Starting at the first line of the records and ending at the line that contains "934 64 11 7 11 20", render each line as a row of a Markdown table with two columns, Row (a running number) and Entry (the line itself). Leave out any blank lines.
=======
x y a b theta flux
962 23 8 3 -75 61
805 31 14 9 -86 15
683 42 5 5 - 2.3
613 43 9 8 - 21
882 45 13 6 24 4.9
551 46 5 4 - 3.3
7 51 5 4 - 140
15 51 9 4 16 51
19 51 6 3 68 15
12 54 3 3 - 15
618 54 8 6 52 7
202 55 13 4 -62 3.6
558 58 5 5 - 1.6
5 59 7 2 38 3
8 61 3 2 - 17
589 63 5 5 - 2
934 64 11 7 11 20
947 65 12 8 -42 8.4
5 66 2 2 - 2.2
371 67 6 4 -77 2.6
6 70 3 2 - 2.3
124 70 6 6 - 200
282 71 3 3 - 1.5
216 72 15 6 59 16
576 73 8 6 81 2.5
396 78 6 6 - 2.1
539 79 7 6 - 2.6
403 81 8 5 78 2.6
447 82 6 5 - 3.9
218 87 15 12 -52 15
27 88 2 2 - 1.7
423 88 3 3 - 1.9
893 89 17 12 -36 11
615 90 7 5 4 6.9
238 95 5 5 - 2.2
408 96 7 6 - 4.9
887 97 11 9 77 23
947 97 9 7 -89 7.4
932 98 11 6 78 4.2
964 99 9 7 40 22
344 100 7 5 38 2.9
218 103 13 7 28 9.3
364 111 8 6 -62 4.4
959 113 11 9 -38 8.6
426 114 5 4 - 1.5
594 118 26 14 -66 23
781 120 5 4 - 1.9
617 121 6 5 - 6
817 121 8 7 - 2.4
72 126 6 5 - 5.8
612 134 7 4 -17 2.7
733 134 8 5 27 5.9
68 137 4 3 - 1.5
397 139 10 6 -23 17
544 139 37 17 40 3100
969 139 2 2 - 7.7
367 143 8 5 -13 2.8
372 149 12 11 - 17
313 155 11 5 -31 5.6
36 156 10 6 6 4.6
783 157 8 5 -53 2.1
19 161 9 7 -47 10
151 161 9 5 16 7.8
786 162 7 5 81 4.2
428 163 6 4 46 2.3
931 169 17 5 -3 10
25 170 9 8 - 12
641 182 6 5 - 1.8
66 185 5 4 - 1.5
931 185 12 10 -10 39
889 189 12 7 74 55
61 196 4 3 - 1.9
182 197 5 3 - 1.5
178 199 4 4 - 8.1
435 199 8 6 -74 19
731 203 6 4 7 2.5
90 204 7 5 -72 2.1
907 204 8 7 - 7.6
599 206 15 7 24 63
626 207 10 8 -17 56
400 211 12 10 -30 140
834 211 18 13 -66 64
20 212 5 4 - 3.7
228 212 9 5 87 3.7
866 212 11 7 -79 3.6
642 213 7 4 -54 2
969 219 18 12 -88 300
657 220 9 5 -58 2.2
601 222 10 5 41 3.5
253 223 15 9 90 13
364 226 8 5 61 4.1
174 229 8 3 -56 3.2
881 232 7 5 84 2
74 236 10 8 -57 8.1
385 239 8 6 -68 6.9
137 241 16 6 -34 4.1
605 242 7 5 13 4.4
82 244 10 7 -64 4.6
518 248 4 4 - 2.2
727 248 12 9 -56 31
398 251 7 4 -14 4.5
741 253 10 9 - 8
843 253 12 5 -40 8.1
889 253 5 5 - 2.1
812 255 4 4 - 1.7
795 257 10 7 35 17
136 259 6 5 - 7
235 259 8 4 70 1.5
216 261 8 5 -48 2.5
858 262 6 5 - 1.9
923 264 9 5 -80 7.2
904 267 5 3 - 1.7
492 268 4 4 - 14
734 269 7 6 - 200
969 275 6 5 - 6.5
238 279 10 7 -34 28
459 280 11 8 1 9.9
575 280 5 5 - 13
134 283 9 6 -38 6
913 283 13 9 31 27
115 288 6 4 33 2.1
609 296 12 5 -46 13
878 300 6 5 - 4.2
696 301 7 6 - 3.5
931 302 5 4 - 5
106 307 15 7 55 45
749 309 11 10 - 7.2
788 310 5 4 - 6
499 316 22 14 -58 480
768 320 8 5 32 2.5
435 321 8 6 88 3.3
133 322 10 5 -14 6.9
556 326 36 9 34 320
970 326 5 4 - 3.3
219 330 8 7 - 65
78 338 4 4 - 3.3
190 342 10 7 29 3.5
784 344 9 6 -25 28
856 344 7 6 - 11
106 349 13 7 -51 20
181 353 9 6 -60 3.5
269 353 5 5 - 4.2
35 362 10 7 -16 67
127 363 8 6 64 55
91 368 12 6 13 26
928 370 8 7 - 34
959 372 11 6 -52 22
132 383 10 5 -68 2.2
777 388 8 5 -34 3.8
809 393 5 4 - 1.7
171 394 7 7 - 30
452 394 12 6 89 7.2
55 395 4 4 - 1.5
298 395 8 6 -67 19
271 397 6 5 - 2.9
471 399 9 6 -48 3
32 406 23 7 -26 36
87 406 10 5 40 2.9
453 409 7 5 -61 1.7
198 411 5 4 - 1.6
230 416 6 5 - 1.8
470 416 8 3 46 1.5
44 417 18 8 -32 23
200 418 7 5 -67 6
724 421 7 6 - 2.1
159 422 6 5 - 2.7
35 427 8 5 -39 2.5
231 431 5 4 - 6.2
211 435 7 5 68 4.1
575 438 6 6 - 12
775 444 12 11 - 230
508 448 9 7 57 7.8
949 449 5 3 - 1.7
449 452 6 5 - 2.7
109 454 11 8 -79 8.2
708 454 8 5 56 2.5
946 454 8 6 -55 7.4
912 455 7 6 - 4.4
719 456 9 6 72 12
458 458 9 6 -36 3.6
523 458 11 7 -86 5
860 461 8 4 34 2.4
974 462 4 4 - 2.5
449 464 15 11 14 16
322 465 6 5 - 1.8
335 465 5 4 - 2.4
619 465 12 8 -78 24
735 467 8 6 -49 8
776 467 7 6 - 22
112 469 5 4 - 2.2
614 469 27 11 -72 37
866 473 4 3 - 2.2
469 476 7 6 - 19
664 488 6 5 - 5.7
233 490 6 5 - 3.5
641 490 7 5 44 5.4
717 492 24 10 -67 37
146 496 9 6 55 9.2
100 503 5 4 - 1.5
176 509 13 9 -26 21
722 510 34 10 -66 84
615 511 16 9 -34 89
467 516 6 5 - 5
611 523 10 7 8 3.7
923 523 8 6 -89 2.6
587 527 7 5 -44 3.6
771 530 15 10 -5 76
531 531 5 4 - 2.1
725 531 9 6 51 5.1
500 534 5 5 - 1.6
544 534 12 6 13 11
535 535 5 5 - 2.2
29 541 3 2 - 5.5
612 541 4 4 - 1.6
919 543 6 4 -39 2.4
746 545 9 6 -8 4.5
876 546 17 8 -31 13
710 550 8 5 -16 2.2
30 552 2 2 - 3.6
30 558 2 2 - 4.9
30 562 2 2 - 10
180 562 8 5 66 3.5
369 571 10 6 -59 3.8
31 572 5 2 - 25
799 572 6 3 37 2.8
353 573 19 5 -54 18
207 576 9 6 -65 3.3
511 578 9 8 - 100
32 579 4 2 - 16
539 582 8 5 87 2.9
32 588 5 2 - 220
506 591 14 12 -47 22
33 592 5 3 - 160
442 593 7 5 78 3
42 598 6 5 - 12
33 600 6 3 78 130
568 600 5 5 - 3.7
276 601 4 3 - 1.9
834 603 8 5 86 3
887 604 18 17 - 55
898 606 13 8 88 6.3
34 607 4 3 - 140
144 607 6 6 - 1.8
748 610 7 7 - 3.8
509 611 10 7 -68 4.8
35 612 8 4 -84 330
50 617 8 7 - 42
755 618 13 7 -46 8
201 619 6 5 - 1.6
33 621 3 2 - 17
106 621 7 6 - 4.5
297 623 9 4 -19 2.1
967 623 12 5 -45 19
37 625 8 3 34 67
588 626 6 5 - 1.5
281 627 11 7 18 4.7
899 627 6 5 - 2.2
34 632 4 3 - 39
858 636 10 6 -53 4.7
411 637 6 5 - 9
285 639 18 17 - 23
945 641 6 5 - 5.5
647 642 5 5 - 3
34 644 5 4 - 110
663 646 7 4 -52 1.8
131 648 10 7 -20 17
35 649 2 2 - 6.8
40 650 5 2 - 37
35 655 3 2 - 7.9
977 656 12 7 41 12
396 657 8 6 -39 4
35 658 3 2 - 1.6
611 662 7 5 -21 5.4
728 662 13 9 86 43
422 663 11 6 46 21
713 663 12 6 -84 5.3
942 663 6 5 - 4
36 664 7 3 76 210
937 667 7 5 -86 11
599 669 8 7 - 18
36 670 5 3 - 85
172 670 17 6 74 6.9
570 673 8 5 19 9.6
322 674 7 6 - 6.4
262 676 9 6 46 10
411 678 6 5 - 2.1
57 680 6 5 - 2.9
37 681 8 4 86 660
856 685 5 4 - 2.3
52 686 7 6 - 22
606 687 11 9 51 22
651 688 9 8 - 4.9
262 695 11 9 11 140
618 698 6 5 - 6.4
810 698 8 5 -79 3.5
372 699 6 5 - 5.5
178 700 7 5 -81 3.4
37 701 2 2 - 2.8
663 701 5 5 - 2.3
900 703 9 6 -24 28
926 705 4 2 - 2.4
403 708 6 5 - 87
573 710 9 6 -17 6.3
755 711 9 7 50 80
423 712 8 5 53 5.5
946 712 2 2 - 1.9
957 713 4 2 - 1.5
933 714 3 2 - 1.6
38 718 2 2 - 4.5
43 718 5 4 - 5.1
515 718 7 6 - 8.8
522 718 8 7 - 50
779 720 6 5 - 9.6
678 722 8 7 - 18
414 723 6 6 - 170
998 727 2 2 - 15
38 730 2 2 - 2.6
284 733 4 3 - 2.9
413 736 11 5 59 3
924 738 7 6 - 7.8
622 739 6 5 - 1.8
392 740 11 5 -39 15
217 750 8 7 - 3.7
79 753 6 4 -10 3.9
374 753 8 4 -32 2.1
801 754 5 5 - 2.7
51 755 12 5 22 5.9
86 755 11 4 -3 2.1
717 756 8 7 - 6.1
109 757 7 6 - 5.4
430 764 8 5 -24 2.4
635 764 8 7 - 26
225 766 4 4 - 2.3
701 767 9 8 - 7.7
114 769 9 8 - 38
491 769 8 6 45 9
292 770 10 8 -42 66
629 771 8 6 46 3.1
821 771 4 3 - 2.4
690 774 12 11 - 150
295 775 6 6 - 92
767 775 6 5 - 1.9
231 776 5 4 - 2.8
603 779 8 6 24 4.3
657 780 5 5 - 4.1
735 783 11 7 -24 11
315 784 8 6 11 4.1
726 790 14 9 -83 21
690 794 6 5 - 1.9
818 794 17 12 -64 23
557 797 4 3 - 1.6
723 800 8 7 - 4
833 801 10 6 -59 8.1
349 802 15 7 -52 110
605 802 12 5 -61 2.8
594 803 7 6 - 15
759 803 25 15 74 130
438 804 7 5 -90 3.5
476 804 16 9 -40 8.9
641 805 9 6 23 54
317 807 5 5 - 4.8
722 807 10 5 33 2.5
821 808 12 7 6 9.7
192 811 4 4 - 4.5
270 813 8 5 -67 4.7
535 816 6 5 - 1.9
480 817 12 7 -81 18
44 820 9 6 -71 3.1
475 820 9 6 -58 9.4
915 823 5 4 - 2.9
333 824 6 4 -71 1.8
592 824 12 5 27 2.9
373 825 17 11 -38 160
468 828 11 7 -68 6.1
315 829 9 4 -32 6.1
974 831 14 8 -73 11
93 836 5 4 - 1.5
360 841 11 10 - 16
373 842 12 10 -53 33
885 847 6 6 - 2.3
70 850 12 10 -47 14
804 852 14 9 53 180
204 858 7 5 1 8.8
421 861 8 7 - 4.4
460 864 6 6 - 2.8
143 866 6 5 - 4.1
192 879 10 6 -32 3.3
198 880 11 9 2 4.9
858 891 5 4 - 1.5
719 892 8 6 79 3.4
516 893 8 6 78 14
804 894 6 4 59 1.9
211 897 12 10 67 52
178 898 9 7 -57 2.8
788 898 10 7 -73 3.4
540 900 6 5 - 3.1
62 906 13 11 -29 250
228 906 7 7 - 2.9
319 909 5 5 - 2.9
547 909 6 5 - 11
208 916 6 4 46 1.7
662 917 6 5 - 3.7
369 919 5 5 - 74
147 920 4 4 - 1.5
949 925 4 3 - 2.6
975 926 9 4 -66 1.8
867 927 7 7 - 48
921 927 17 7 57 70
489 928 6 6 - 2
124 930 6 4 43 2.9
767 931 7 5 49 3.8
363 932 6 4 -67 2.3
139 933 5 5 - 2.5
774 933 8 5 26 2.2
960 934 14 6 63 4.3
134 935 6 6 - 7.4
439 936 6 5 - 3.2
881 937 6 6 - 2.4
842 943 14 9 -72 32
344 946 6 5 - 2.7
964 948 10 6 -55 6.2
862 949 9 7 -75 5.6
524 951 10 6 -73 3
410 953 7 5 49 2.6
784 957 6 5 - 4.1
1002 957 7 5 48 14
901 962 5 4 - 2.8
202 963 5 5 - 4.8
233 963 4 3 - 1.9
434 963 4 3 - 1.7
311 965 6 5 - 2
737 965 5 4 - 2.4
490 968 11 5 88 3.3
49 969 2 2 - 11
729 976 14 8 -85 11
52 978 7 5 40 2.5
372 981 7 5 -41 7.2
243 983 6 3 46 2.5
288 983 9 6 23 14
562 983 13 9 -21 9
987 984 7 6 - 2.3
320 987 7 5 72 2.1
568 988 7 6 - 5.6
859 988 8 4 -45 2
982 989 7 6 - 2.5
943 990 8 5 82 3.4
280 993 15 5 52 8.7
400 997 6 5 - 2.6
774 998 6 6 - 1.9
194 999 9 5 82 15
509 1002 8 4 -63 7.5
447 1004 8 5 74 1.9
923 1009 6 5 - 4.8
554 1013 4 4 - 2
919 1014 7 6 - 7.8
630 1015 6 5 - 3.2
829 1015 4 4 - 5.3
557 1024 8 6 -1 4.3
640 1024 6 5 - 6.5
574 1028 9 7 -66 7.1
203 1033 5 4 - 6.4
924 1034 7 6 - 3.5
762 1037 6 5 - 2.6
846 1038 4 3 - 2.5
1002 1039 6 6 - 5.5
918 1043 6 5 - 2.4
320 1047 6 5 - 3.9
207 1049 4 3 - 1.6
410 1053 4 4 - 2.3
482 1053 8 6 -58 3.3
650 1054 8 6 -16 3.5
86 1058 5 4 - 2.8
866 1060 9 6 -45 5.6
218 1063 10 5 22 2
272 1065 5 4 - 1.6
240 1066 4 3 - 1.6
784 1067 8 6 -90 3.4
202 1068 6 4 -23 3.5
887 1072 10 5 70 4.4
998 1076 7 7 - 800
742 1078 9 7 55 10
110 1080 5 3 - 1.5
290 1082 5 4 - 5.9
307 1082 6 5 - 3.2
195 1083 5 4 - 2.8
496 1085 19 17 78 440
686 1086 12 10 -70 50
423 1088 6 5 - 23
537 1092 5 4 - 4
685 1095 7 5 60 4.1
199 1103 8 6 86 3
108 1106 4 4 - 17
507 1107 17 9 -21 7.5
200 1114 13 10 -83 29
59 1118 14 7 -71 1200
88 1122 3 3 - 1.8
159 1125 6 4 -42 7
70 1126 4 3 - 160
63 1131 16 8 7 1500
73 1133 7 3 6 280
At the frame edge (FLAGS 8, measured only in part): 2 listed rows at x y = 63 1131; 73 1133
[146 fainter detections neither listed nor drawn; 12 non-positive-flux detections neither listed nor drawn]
=======
▶ _ANSWER IN FULL_:
| Row | Entry |
|---|---|
| 1 | x y a b theta flux |
| 2 | 962 23 8 3 -75 61 |
| 3 | 805 31 14 9 -86 15 |
| 4 | 683 42 5 5 - 2.3 |
| 5 | 613 43 9 8 - 21 |
| 6 | 882 45 13 6 24 4.9 |
| 7 | 551 46 5 4 - 3.3 |
| 8 | 7 51 5 4 - 140 |
| 9 | 15 51 9 4 16 51 |
| 10 | 19 51 6 3 68 15 |
| 11 | 12 54 3 3 - 15 |
| 12 | 618 54 8 6 52 7 |
| 13 | 202 55 13 4 -62 3.6 |
| 14 | 558 58 5 5 - 1.6 |
| 15 | 5 59 7 2 38 3 |
| 16 | 8 61 3 2 - 17 |
| 17 | 589 63 5 5 - 2 |
| 18 | 934 64 11 7 11 20 |